Firefly Express is often much cheaper than Greyhound, almost half the cost for some routes. But their network is much smaller, with many of their destinations also accessible by regional trains.
Like buses, each state has its own train network. Melbourne, Sydney, Brisbane, and Perth have inner city trains that stretch to the outer suburbs and connect to the regional trains. These trains are a great way to get around quickly, and Google Maps is pretty reliable for planning your journey. Check the state transport sites above for more information on fares, routes, and timetables.
There are only two major lines for interstate train travel: The Indian Pacific, which runs from Sydney to Perth, and The Ghan, which travels between Adelaide and Darwin. While these routes pass through some spectacular parts of the country, making them an experience in themselves, they are also costly. Tickets are sold as "all-inclusive rail holidays", so if you just want your transport to get you from A to B, you are better off driving or flying!
Public ferries connect the surrounding areas in Sydney Harbour, Perth, and Brisbane. They are a convenient way to get around and can also be a cheap alternative to private boat tours!
Many small islands off Australia's coast are connected to the mainland by ferries or boat transfers. The cost varies based on the destination, but generally is a cheaper alternative to flying to those with airports.
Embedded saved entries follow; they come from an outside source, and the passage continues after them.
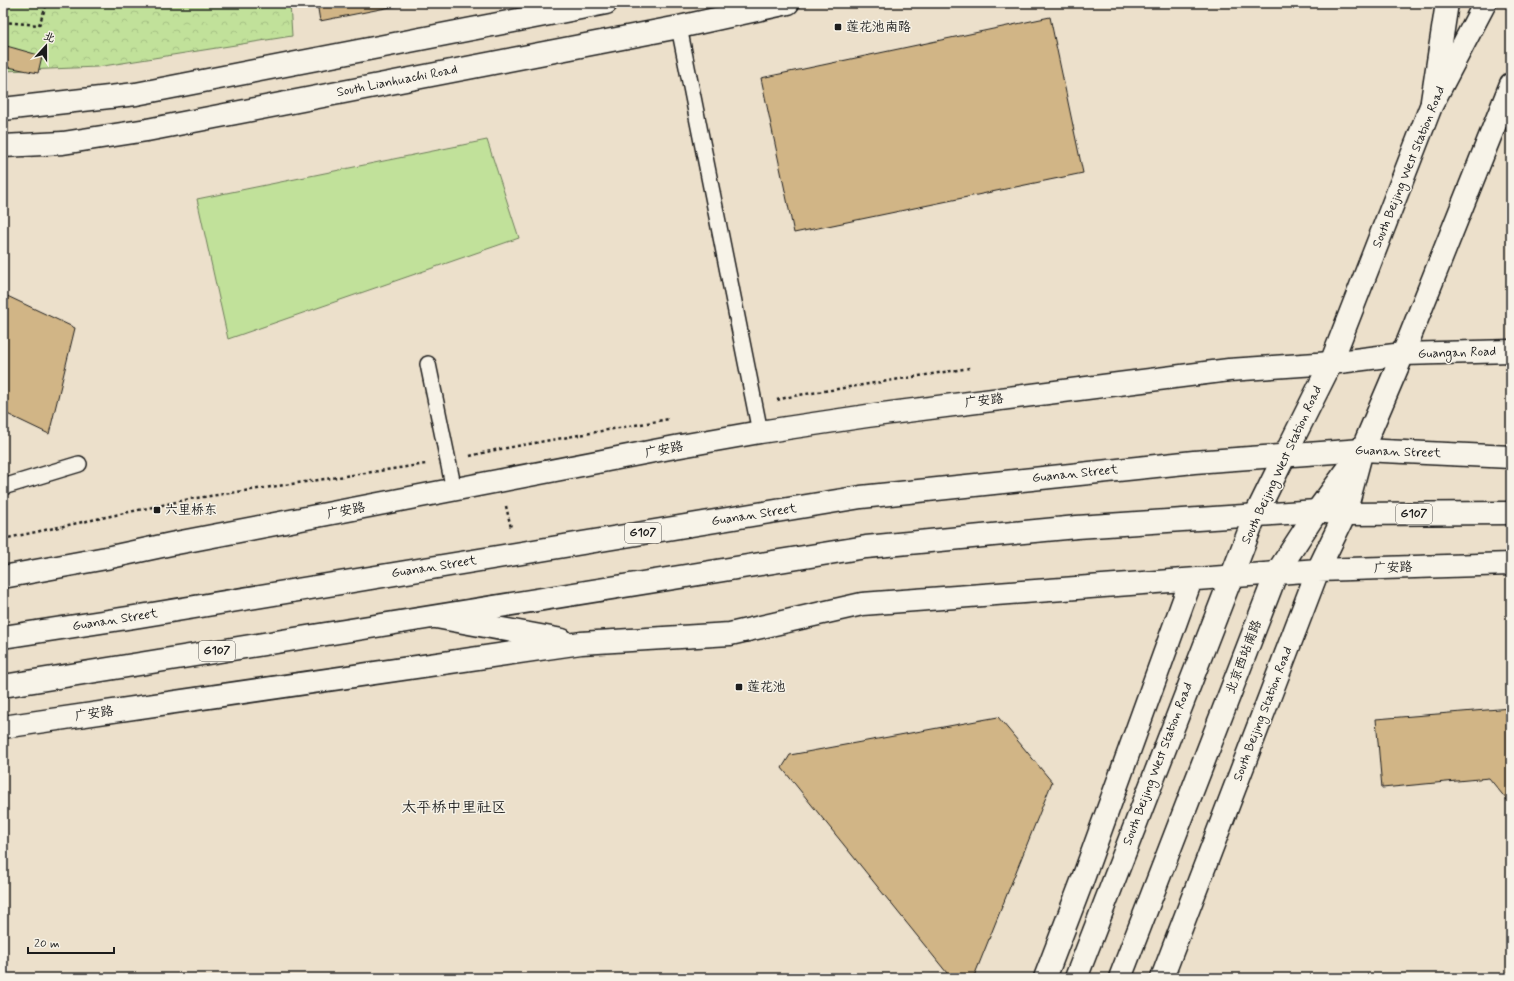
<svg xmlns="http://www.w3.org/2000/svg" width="1514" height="981" font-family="Mynerve,'LXGW WenKai TC',sans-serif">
<defs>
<pattern id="park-crowns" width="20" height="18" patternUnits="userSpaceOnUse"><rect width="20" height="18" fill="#c1e19a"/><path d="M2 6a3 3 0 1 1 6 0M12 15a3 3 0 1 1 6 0" fill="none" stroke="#a5c084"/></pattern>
</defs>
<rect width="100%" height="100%" fill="#ece0cb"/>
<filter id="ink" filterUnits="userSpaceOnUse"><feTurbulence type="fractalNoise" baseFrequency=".025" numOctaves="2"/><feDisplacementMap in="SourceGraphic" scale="8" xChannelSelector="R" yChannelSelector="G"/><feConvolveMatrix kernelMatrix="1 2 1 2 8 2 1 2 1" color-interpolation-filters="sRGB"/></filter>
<g filter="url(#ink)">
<path fill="#c1e19a" stroke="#6e7e5b" d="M 487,140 L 519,238 L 228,339 L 197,199 Z"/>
<path fill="url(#park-crowns)" stroke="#6e7e5b" d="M 3,3 L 290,3 L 292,36 L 97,67 L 3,71 Z"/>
<path fill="#d1b586" stroke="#1c1c1c" d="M 317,3 L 411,3 L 320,21 Z
M 1050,17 L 1083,173 L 794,233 L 761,78 Z
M 3,45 L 42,56 L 38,73 L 3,66 Z
M 3,294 L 75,328 L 49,434 L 3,412 Z
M 1511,708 L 1511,805 L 1489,778 L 1382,788 L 1376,719 Z
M 998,717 L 1052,782 L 975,974 L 970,978 L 951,978 L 782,768 L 790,755 Z"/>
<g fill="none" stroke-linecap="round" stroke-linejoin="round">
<defs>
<path id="service" d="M 679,27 L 760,432
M 428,364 L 454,490
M 3,487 L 79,464"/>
<path id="tertiary" d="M 1432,101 L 1447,3
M 3,109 L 136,94 L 606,3
M 3,146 L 63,143 L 147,130 L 679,27 L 788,3
M 3,577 L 106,558 L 171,544 L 675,447 L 760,432 L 867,416 L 1229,370 L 1331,363 L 1403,354 L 1511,351
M 436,617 L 562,640
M 3,727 L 581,643 L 730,634 L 862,604 L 1318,570 L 1511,564
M 1045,978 L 1081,884 L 1191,580
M 1162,978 L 1318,570 L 1345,514 L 1362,450"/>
<path id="secondary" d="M 1362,450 L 1403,354 L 1511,84
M 1285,455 L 1331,363 L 1431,106 L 1485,3"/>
<path id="primary" d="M 1076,978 L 1255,516 L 1285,455
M 1120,978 L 1276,574 L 1317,511 L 1362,450"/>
<path id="trunk" d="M 3,637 L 134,617 L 861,497 L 1194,462 L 1362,450 L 1511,457
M 3,686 L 866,547 L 1077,527 L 1317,511 L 1345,514 L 1511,513"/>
</defs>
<use href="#service" stroke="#1c1c1c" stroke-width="18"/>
<use href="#tertiary" stroke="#1c1c1c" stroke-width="25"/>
<use href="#secondary" stroke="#1c1c1c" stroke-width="25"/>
<use href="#primary" stroke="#1c1c1c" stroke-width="25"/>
<use href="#trunk" stroke="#1c1c1c" stroke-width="25"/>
<path stroke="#1c1c1c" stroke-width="2.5" stroke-dasharray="3 3" stroke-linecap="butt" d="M 3,22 L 39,25 L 47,3
M 777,400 L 793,396 L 970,368
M 470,456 L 495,450 L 669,419
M 506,506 L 511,528
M 3,539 L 190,499 L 426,464"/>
<use href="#service" stroke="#f7f3e8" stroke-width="15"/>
<use href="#tertiary" stroke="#f7f3e8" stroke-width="22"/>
<use href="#secondary" stroke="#f7f3e8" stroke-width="22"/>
<use href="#primary" stroke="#f7f3e8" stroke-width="22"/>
<use href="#trunk" stroke="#f7f3e8" stroke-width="22"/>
</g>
</g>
<g fill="#1c1c1c" stroke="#f7f3e8" stroke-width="1.5">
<rect x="834" y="23" width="8" height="8" rx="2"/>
<rect x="153" y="506" width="8" height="8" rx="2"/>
<rect x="735" y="683" width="8" height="8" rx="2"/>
</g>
<g text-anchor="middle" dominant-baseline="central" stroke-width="3" stroke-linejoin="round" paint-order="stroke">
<g fill="#f7f3e8" stroke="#5e5c59" stroke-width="1">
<rect x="1396" y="504" width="36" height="20" rx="3"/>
<rect x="625" y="523" width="36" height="20" rx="3"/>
<rect x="199" y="641" width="36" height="20" rx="3"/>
</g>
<g font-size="12" font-weight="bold" fill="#1c1c1c">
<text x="1414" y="514">G107</text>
<text x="643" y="533">G107</text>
<text x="217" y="651">G107</text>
</g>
<g font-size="13" fill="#1c1c1c" stroke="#f7f3e8" text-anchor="start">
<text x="846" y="27">莲花池南路</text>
<text x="165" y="510">六里桥东</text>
<text x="747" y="687">莲花池</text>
</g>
<g font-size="13" fill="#1c1c1c" stroke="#f7f3e8">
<text transform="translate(397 81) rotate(-11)">South Lianhuachi Road</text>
<text transform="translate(1409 167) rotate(-68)">South Beijing West Station Road</text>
<text transform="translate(1457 353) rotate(-2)">Guangan Road</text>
<text transform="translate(984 401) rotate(-7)">广安路</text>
<text transform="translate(664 450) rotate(-11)">广安路</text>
<text transform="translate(1398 452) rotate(2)">Guanan Street</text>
<text transform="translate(1282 465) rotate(-65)">South Beijing West Station Road</text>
<text transform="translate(1075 474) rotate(-6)">Guanan Street</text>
<text transform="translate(346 511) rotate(-11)">广安路</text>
<text transform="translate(754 515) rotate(-9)">Guanan Street</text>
<text transform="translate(434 567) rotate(-9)">Guanan Street</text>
<text transform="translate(1393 568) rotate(-2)">广安路</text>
<text transform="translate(115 620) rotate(-9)">Guanan Street</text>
<text transform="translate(1244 657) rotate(-69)">北京西站南路</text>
<text transform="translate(94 714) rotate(-8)">广安路</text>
<text transform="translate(1263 714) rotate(-69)">South Beijing Station Road</text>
<text transform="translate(1158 764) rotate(-69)">South Beijing West Station Road</text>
</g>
<g font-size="15" fill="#1c1c1c" stroke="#f7f3e8">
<text x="454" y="808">太平桥中里社区</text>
</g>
</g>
<rect width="1514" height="981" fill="none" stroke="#f7f3e8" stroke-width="16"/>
<rect x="8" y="8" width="1498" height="965" fill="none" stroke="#1c1c1c" stroke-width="1.5" filter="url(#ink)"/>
<g transform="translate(46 46) rotate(21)" stroke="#f7f3e8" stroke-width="3" paint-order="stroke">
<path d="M0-3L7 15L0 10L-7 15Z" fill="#1c1c1c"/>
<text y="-6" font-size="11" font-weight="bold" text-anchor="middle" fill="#1c1c1c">北</text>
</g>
<path d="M28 947v6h86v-6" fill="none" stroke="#1c1c1c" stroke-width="2"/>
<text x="34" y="947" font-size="12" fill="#1c1c1c" stroke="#f7f3e8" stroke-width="3" paint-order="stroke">20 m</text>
</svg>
The Spirit of Tasmania runs between Melbourne and Davenport every night. The journey takes the entire night, but you get a cabin to sleep in and can bring your car for an extra fee. While flying is cheaper, the convenience of bringing your car can make the cost worthwhile.
Australia is a vast and beautiful country with many options for getting around. Whether you choose to fly, drive, or take a bus, train, or boat, you will be sure to find a way that works for you. With so many options available, there’s no doubt that you’ll have a great time exploring this amazing continent.